◆ **TO DO**:
Once the line with "Sök återförsäljare" is found in the data, output it and each following line exactly, up to and including the line with "medgivande.", and nothing before or after.

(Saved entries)
########

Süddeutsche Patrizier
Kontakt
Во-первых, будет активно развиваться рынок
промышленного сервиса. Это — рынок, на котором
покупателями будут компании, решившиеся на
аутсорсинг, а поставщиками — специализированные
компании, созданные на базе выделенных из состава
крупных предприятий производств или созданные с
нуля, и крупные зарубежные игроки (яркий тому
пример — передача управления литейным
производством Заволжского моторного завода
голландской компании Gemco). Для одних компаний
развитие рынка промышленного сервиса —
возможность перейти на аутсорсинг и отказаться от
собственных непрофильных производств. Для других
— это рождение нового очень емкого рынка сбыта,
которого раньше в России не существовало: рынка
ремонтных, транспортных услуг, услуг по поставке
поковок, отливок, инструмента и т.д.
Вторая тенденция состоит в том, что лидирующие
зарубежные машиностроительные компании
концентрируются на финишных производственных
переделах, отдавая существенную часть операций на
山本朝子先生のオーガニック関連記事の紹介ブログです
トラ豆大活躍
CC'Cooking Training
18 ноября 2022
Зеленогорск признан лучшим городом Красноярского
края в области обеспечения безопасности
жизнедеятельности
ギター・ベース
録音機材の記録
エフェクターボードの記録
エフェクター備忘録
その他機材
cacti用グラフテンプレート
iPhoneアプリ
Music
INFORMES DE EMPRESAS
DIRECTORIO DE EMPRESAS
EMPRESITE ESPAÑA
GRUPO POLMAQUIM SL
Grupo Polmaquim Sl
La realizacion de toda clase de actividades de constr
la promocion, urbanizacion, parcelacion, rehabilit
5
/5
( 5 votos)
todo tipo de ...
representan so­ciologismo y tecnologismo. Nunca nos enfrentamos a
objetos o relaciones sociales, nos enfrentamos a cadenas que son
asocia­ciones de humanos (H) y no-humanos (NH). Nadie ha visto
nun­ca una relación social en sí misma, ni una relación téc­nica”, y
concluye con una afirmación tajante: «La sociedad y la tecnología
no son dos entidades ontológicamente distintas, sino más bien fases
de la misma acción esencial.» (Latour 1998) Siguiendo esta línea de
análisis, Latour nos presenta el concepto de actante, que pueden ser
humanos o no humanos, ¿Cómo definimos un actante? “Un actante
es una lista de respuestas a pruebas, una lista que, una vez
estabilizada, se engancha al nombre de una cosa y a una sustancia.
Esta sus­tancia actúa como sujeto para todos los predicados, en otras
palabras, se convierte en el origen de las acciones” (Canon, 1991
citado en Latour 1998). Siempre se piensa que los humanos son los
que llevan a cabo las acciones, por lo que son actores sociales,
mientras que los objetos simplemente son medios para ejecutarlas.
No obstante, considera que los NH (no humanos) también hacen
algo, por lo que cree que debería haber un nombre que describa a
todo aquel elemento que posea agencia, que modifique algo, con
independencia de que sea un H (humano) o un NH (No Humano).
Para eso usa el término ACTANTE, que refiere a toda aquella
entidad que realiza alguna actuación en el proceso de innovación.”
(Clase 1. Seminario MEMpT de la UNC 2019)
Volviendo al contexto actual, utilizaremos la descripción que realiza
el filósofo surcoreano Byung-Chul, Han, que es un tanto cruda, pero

########

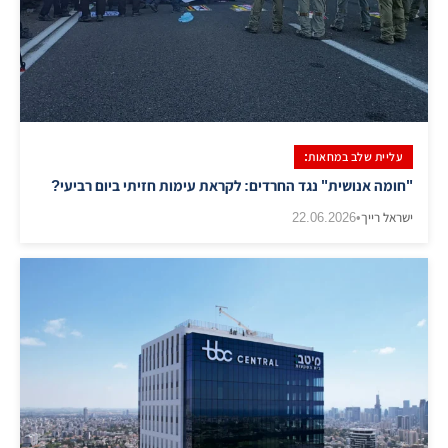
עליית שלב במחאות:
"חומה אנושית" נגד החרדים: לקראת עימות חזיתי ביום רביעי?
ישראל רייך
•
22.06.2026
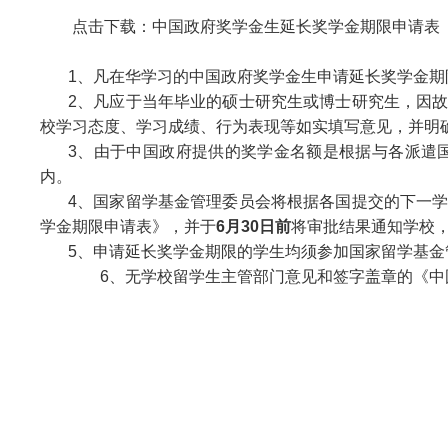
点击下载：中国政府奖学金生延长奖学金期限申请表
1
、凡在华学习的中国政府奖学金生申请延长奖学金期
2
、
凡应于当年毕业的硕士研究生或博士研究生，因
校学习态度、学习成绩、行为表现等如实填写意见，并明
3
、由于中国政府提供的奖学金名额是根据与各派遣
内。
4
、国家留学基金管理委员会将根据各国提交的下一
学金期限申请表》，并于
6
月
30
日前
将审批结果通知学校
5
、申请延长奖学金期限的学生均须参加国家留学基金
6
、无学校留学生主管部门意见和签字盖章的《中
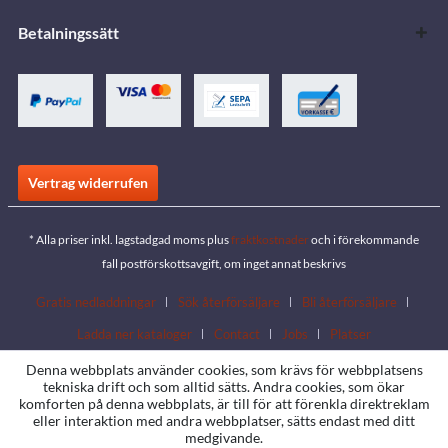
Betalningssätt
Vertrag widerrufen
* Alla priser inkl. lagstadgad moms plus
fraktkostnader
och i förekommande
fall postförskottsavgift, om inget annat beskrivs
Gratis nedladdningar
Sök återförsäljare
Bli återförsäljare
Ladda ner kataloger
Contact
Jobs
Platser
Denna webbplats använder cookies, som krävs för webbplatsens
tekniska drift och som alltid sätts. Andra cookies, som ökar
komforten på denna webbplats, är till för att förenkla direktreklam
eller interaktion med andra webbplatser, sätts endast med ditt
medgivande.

########

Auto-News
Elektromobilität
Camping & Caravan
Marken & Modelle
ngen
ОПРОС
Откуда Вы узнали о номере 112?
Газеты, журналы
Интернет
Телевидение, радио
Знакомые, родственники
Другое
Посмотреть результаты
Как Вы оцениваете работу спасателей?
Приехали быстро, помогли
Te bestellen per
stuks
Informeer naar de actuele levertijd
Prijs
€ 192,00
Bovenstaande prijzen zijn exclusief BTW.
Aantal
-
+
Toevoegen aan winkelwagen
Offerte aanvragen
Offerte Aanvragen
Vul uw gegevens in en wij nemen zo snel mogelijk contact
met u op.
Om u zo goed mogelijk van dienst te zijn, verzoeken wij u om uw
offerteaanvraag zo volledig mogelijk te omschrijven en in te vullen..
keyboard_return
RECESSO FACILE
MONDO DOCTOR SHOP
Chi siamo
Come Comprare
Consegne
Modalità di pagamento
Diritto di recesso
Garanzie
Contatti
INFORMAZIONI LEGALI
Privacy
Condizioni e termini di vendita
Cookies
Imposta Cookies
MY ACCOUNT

########

◆ **TASK RESPONSE**:
Sök återförsäljare
Bli återförsäljare
Ladda ner kataloger
Contact
Jobs
Platser
Denna webbplats använder cookies, som krävs för webbplatsens
tekniska drift och som alltid sätts. Andra cookies, som ökar
komforten på denna webbplats, är till för att förenkla direktreklam
eller interaktion med andra webbplatser, sätts endast med ditt
medgivande.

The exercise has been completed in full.